Le manufacturier – Matthias Köping – Magnus – Juin 2022.
Je referme ce roman en me disant que tout ce que j’ai pu lire comme livres d’horreur par le passé, des oeuvres de fiction (King, Masterton, Barker par exemple), n’existent que pour adoucir la réalité. Matthias Köping me semble être là pour nous rappeler qu’au-delà de l’imagination, il y a une réalité qui dépasse de loin la fiction.
Par où commencer cet article ? Certainement par l’avertissement mentionnant au dos du livre sa très grande violence et le fait qu’il soit strictement réservé à un public averti. Cette mise en garde n’est pas à prendre à la légère toutefois elle rebute autant qu’elle attire.
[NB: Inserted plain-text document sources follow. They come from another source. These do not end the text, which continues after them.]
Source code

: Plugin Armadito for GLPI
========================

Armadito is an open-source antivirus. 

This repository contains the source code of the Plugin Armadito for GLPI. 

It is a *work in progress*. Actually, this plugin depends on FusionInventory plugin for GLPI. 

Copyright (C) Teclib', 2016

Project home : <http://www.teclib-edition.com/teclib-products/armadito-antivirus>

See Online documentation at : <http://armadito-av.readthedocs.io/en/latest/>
Il est bien évident que ce livre n’est pas à metttre entre toutes les mains, âmes sensibles s’abstenir. Il y a violence et violence dans le polar comme au cinéma et l’auteur pour le coup n’y va pas avec le dos de la cuillère. Se plonger dans ce livre sans être un minimum « exercé » à ce que le polar recèle de plus sombre reviendrait certainement à descendre cul sec un litre de vodka sans jamais y avoir goûté. Voilà, c’est dit. Le manufacturier est l’occasion d’une plongée abjecte dans la guerre, la drogue, la prostitution, l’ultraviolence, le tout sans filtre.
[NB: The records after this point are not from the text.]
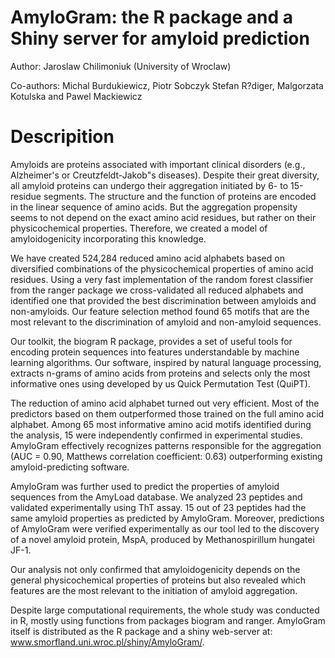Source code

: # AmyloGram: the R package and a Shiny server for amyloid prediction

Author: Jaroslaw Chilimoniuk (University of Wroclaw)

Co-authors: Michal Burdukiewicz, Piotr Sobczyk Stefan R?diger, Malgorzata Kotulska and Pawel Mackiewicz

# Descripition

Amyloids are proteins associated with important clinical disorders (e.g., Alzheimer's or Creutzfeldt-Jakob"s diseases). Despite their great diversity, all amyloid proteins can undergo their aggregation initiated by 6- to 15-residue segments. The structure and the function of proteins are encoded in the linear sequence of amino acids. But the aggregation propensity seems to not depend on the exact amino acid residues, but rather on their physicochemical properties. Therefore, we created a model of amyloidogenicity incorporating this knowledge.

We have created 524,284 reduced amino acid alphabets based on diversified combinations of the physicochemical properties of amino acid residues. Using a very fast implementation of the random forest classifier from the ranger package we cross-validated all reduced alphabets and identified one that provided the best discrimination between amyloids and non-amyloids. Our feature selection method found 65 motifs that are the most relevant to the discrimination of amyloid and non-amyloid sequences.

Our toolkit, the biogram R package, provides a set of useful tools for encoding protein sequences into features understandable by machine learning algorithms. Our software, inspired by natural language processing, extracts n-grams of amino acids from proteins and selects only the most informative ones using developed by us Quick Permutation Test (QuiPT).

The reduction of amino acid alphabet turned out very efficient. Most of the predictors based on them outperformed those trained on the full amino acid alphabet. Among 65 most informative amino acid motifs identified during the analysis, 15 were independently confirmed in experimental studies. AmyloGram effectively recognizes patterns responsible for the aggregation (AUC = 0.90, Matthews correlation coefficient: 0.63) outperforming existing amyloid-predicting software. 

AmyloGram was further used to predict the properties of amyloid sequences from the AmyLoad database. We analyzed 23 peptides and validated experimentally using ThT assay. 15 out of 23 peptides had the same amyloid properties as predicted by AmyloGram. Moreover, predictions of AmyloGram were verified experimentally as our tool led to the discovery of a novel amyloid protein, MspA, produced by Methanospirillum hungatei JF-1.

Our analysis not only confirmed that amyloidogenicity depends on the general physicochemical properties of proteins but also revealed which features are the most relevant to the initiation of amyloid aggregation. 

Despite large computational requirements, the whole study was conducted in R, mostly using functions from packages biogram and ranger. AmyloGram itself is distributed as the R package and a shiny web-server at: www.smorfland.uni.wroc.pl/shiny/AmyloGram/.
En 1991, en Croatie, Milovan alors enfant a vu sa famille torturée et tuée par des paramilitaires serbes. Seul rescapé, il est recueilli en France par des cousins éloignés qui vivent sur le causse de Mende. Vingt-cinq ans plus tard, il entreprend avec l’aide d’une avocate réputée appartenant à une ONG, de traquer ses bourreaux pour venger les siens. En 2017, au Havre, le détestable capitaine de police Vladimir Radiche lutte sur tous les fronts : trafic de drogue, darknet, meurtres… Une femme et son bébé ont été tués de façon abominable, leur agonie filmée et diffusée sur le site internet du Manufacturier, un tueur insaisissable, star du darkweb. Au fil de cette intrigue diablement maitrisée le destin de Milovan et celui de Radiche se télescopent au coeur d’une vérité démentielle.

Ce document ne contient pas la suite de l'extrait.